### PROBLEM STATEMENT
Set down every entry once more, character for character.

### DATA FOR THE TASK
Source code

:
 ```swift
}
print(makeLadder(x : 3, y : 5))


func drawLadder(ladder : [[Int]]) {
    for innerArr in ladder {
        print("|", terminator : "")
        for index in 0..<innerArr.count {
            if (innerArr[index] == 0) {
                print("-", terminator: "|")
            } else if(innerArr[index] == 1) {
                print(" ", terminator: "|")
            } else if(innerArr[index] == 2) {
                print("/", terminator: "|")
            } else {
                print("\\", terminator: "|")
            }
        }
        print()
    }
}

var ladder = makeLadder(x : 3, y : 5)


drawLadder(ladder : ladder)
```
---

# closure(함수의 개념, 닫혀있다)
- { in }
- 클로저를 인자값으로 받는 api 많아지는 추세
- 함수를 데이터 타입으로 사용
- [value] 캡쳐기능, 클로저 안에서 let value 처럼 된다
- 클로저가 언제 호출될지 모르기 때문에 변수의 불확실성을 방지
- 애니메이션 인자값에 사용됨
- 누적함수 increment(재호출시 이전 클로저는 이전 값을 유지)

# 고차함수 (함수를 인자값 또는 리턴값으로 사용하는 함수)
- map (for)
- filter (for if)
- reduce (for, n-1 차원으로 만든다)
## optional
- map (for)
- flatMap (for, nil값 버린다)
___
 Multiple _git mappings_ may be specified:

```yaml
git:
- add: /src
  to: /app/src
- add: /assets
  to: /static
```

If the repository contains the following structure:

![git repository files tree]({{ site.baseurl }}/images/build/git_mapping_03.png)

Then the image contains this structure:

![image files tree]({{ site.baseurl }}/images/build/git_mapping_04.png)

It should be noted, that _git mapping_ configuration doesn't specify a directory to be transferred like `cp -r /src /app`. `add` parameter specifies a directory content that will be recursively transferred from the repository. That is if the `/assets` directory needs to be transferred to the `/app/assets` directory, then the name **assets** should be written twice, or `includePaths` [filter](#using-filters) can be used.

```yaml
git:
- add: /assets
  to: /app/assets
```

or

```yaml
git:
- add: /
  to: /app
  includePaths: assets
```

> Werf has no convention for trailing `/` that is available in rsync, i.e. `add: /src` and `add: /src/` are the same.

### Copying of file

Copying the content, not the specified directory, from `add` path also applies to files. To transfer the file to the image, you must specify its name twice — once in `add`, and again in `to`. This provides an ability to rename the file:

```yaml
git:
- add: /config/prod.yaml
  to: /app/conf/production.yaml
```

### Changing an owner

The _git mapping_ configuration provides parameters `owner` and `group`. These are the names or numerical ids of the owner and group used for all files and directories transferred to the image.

### TASK OUTPUT
Source code

:
 ```swift
}
print(makeLadder(x : 3, y : 5))


func drawLadder(ladder : [[Int]]) {
    for innerArr in ladder {
        print("|", terminator : "")
        for index in 0..<innerArr.count {
            if (innerArr[index] == 0) {
                print("-", terminator: "|")
            } else if(innerArr[index] == 1) {
                print(" ", terminator: "|")
            } else if(innerArr[index] == 2) {
                print("/", terminator: "|")
            } else {
                print("\\", terminator: "|")
            }
        }
        print()
    }
}

var ladder = makeLadder(x : 3, y : 5)


drawLadder(ladder : ladder)
```
---

# closure(함수의 개념, 닫혀있다)
- { in }
- 클로저를 인자값으로 받는 api 많아지는 추세
- 함수를 데이터 타입으로 사용
- [value] 캡쳐기능, 클로저 안에서 let value 처럼 된다
- 클로저가 언제 호출될지 모르기 때문에 변수의 불확실성을 방지
- 애니메이션 인자값에 사용됨
- 누적함수 increment(재호출시 이전 클로저는 이전 값을 유지)

# 고차함수 (함수를 인자값 또는 리턴값으로 사용하는 함수)
- map (for)
- filter (for if)
- reduce (for, n-1 차원으로 만든다)
## optional
- map (for)
- flatMap (for, nil값 버린다)
___
 Multiple _git mappings_ may be specified:

```yaml
git:
- add: /src
  to: /app/src
- add: /assets
  to: /static
```

If the repository contains the following structure:

![git repository files tree]({{ site.baseurl }}/images/build/git_mapping_03.png)

Then the image contains this structure:

![image files tree]({{ site.baseurl }}/images/build/git_mapping_04.png)

It should be noted, that _git mapping_ configuration doesn't specify a directory to be transferred like `cp -r /src /app`. `add` parameter specifies a directory content that will be recursively transferred from the repository. That is if the `/assets` directory needs to be transferred to the `/app/assets` directory, then the name **assets** should be written twice, or `includePaths` [filter](#using-filters) can be used.

```yaml
git:
- add: /assets
  to: /app/assets
```

or

```yaml
git:
- add: /
  to: /app
  includePaths: assets
```

> Werf has no convention for trailing `/` that is available in rsync, i.e. `add: /src` and `add: /src/` are the same.

### Copying of file

Copying the content, not the specified directory, from `add` path also applies to files. To transfer the file to the image, you must specify its name twice — once in `add`, and again in `to`. This provides an ability to rename the file:

```yaml
git:
- add: /config/prod.yaml
  to: /app/conf/production.yaml
```

### Changing an owner

The _git mapping_ configuration provides parameters `owner` and `group`. These are the names or numerical ids of the owner and group used for all files and directories transferred to the image.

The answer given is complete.